Gaussian representation of coarse-grained interactions of liquids: Theory, parametrization, and transferability.

Abstract

Coarse-grained (CG) interactions determined via bottom-up methodologies can faithfully reproduce the structural correlations observed in fine-grained (atomistic resolution) systems, yet they can suffer from limited extensibility due to complex many-body correlations. As part of an ongoing effort to understand and improve the applicability of bottom-up CG models, we propose an alternative approach to address both accuracy and transferability. Our main idea draws from classical perturbation theory to partition the hard sphere repulsive term from effective CG interactions. We then introduce Gaussian basis functions corresponding to the system's characteristic length by linking these Gaussian sub-interactions to the local particle densities at each coordination shell. The remaining perturbative long-range interaction can be treated as a collective solvation interaction, which we show exhibits a Gaussian form derived from integral equation theories. By applying this numerical parametrization protocol to CG liquid systems, our microscopic theory elucidates the emergence of Gaussian interactions in common phenomenological CG models. To facilitate transferability for these reduced descriptions, we further infer equations of state to determine the sub-interaction parameter as a function of the system variables.

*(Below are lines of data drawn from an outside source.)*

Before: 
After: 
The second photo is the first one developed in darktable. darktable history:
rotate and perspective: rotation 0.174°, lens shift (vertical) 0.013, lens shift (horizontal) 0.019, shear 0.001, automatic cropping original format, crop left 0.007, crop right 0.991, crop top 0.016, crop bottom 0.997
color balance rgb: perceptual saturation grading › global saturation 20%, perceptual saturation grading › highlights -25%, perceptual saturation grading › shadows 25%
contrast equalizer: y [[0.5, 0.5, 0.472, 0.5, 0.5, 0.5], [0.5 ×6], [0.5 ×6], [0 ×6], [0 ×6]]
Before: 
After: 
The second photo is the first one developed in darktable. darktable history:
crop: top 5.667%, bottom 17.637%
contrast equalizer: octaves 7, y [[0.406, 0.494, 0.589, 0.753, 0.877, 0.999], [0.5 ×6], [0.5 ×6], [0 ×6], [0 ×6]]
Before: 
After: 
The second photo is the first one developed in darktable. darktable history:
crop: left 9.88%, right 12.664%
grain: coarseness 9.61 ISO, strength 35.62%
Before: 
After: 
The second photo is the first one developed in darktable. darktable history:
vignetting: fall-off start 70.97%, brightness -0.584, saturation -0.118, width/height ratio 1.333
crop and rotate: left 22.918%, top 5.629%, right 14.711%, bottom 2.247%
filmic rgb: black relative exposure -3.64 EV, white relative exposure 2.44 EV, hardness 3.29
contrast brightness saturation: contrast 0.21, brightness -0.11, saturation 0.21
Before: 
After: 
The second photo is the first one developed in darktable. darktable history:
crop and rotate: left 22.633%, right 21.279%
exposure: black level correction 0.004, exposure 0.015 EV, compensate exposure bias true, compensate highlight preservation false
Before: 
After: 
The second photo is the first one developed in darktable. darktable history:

The reduced models exhibit excellent transferability across the thermodynamic state points. Furthermore, we propose a new strategy to design the cross-interactions between distinct CG sites in liquid mixtures. This involves combining each Gaussian in the proper radial domain, yielding accurate CG potentials of mean force and structural correlations for multi-component systems. Overall, our findings establish a solid foundation for constructing transferable bottom-up CG models of liquids with enhanced extensibility.